[Dataset records]
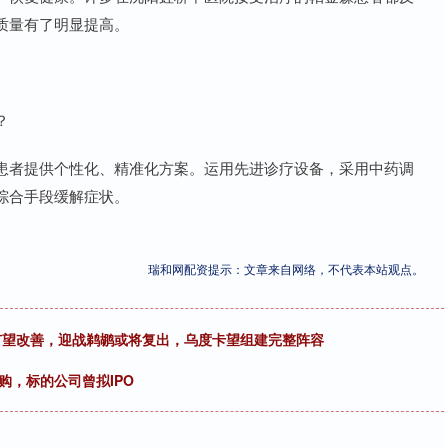
质量有了明显提高。
？
患者提供个性化、精准化方案。运用先进诊疗设备，采用中药调
综合手段缓解症状。
瑞和网配资提示：文章来自网络，不代表本站观点。
情有望改善，迎战鹈鹕或将复出，乌度卡望组建完整阵容
购，标的公司曾拟IPO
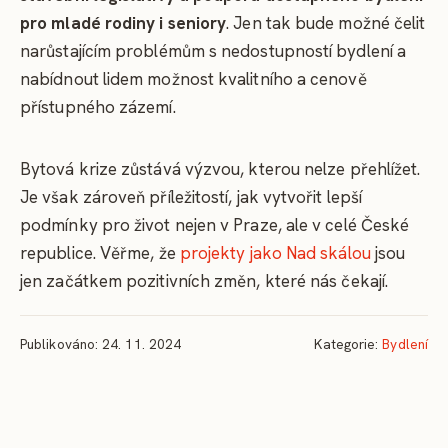
pro mladé rodiny i seniory
. Jen tak bude možné čelit
narůstajícím problémům s nedostupností bydlení a
nabídnout lidem možnost kvalitního a cenově
přístupného zázemí.
Bytová krize zůstává výzvou, kterou nelze přehlížet.
Je však zároveň příležitostí, jak vytvořit lepší
podmínky pro život nejen v Praze, ale v celé České
republice. Věřme, že
projekty jako Nad skálou
jsou
jen začátkem pozitivních změn, které nás čekají.
Publikováno: 24. 11. 2024
Kategorie:
Bydlení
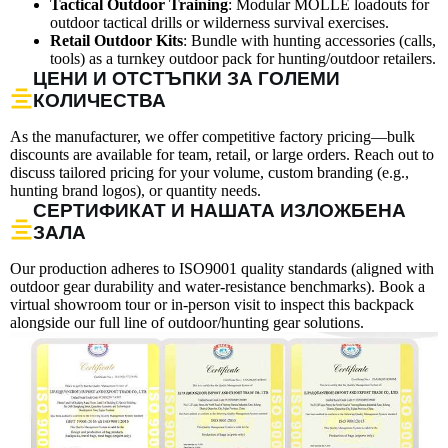
Tactical Outdoor Training
: Modular MOLLE loadouts for
outdoor tactical drills or wilderness survival exercises.
Retail Outdoor Kits
: Bundle with hunting accessories (calls,
tools) as a turnkey outdoor pack for hunting/outdoor retailers.
ЦЕНИ И ОТСТЪПКИ ЗА ГОЛЕМИ
КОЛИЧЕСТВА
As the manufacturer, we offer competitive factory pricing—bulk
discounts are available for team, retail, or large orders. Reach out to
discuss tailored pricing for your volume, custom branding (e.g.,
hunting brand logos), or quantity needs.
СЕРТИФИКАТ И НАШАТА ИЗЛОЖБЕНА
ЗАЛА
Our production adheres to ISO9001 quality standards (aligned with
outdoor gear durability and water-resistance benchmarks). Book a
virtual showroom tour or in-person visit to inspect this backpack
alongside our full line of outdoor/hunting gear solutions.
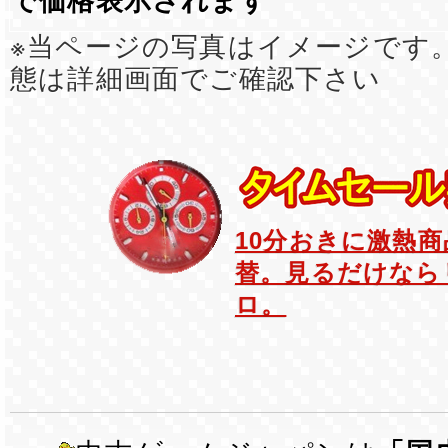
で価格表示されます
※当ページの写真はイメージです
態は詳細画面でご確認下さい
10分おきに激熱
替。見るだけなら
ロ。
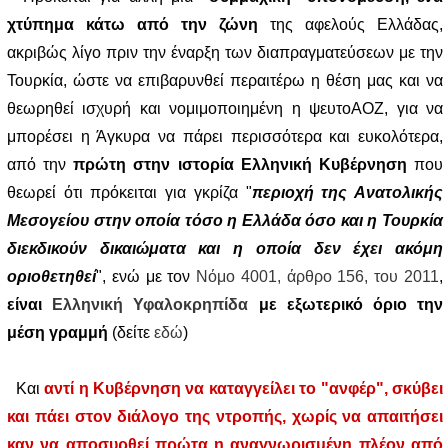
χτύπημα κάτω από την ζώνη
της αφελούς Ελλάδας,
ακριβώς λίγο πριν την έναρξη των διαπραγματεύσεων με την
Τουρκία, ώστε να επιβαρυνθεί περαιτέρω η θέση μας και να
θεωρηθεί ισχυρή και νομιμοποιημένη η ψευτοΑΟΖ, για να
μπορέσει η Άγκυρα να πάρει περισσότερα και ευκολότερα,
από την
πρώτη στην ιστορία Ελληνική Κυβέρνηση
που
θεωρεί ότι πρόκειται για γκρίζα "
περιοχή της Ανατολικής
Μεσογείου στην οποία τόσο η Ελλάδα όσο και η Τουρκία
διεκδικούν δικαιώματα και η οποία δεν έχει ακόμη
οριοθετηθεί
", ενώ με τον
Νόμο 4001, άρθρο 156, του 2011
,
είναι
Ελληνική Υφαλοκρηπίδα
με εξωτερικό όριο την
μέση γραμμή
(δείτε
εδώ
)
Και
αντί η Κυβέρνηση να καταγγείλει το "ανφέρ", σκύβει
και πάει στον διάλογο της ντροπής, χωρίς να απαιτήσει
καν να αποσυρθεί πρώτα η αναγνωρισμένη πλέον από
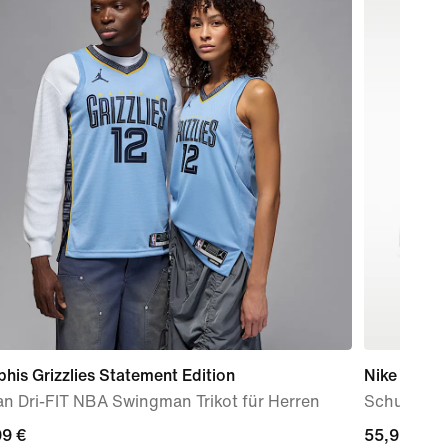
is Grizzlies Statement Edition
Nike Court
n Dri-FIT NBA Swingman Trikot für Herren
Schuh (Da
99 €
99 €
current
55,99 €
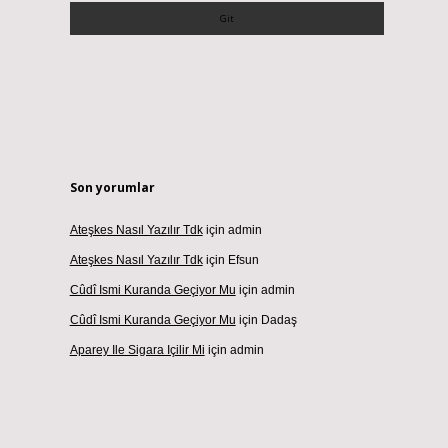
Son yorumlar
Ateşkes Nasıl Yazılır Tdk
için
admin
Ateşkes Nasıl Yazılır Tdk
için
Efsun
Cûdî Ismi Kuranda Geçiyor Mu
için
admin
Cûdî Ismi Kuranda Geçiyor Mu
için
Dadaş
Aparey Ile Sigara Içilir Mi
için
admin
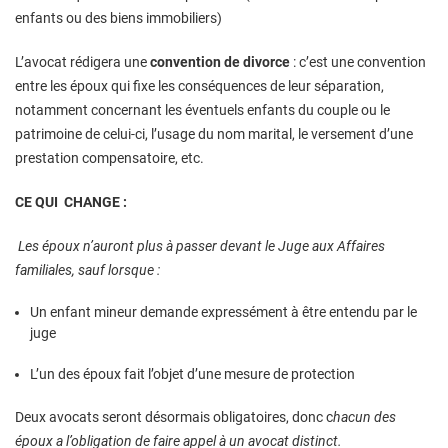
enfants ou des biens immobiliers)
L’avocat rédigera une
convention de divorce
: c’est une convention
entre les époux qui fixe les conséquences de leur séparation,
notamment concernant les éventuels enfants du couple ou le
patrimoine de celui-ci, l’usage du nom marital, le versement d’une
prestation compensatoire, etc.
CE QUI CHANGE :
Les époux n’auront plus à passer devant le Juge aux Affaires
familiales, sauf lorsque :
Un enfant mineur demande expressément à être entendu par le
juge
L’un des époux fait l’objet d’une mesure de protection
Deux avocats seront désormais obligatoires, donc c
hacun des
époux a l’obligation de faire appel à un avocat distinct.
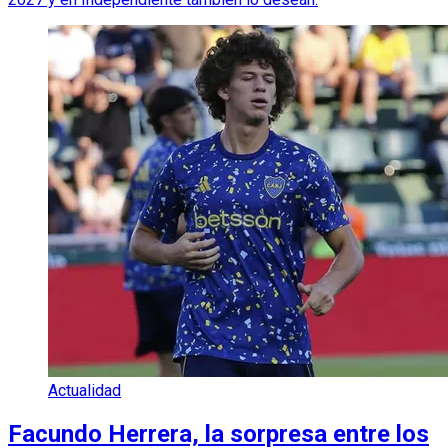
Actualidad
Facundo Herrera, la sorpresa entre los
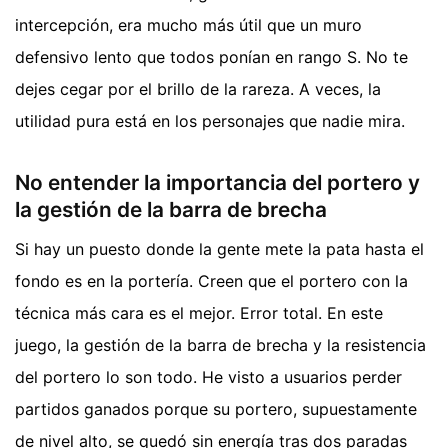
intercepción, era mucho más útil que un muro
defensivo lento que todos ponían en rango S. No te
dejes cegar por el brillo de la rareza. A veces, la
utilidad pura está en los personajes que nadie mira.
No entender la importancia del portero y
la gestión de la barra de brecha
Si hay un puesto donde la gente mete la pata hasta el
fondo es en la portería. Creen que el portero con la
técnica más cara es el mejor. Error total. En este
juego, la gestión de la barra de brecha y la resistencia
del portero lo son todo. He visto a usuarios perder
partidos ganados porque su portero, supuestamente
de nivel alto, se quedó sin energía tras dos paradas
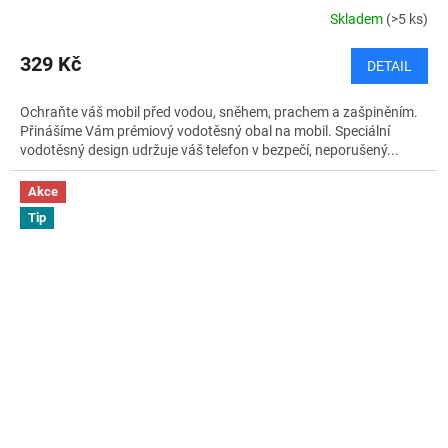
Skladem
(>5 ks)
329 Kč
DETAIL
Ochraňte váš mobil před vodou, sněhem, prachem a zašpiněním.
Přinášíme Vám prémiový vodotěsný obal na mobil. Speciální
vodotěsný design udržuje váš telefon v bezpečí, neporušený...
Akce
Tip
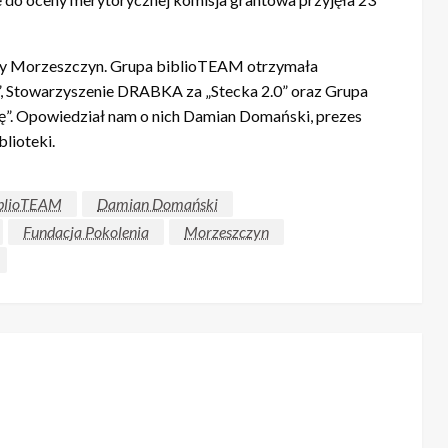
ny Morzeszczyn. Grupa biblioTEAM otrzymała
”, Stowarzyszenie DRABKA za „Stecka 2.0” oraz Grupa
”. Opowiedział nam o nich Damian Domański, prezes
lioteki.
blioTEAM
Damian Domański
Fundacja Pokolenia
Morzeszczyn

- EXERCISE BRIEF: Could you output the lines from the very start of the records through the line that contains "购，标的公司曾拟IPO", both ends included, and leave the pictures out?

- SOLUTION TO THE PROBLEM:
质量有了明显提高。
？
患者提供个性化、精准化方案。运用先进诊疗设备，采用中药调
综合手段缓解症状。
瑞和网配资提示：文章来自网络，不代表本站观点。
情有望改善，迎战鹈鹕或将复出，乌度卡望组建完整阵容
购，标的公司曾拟IPO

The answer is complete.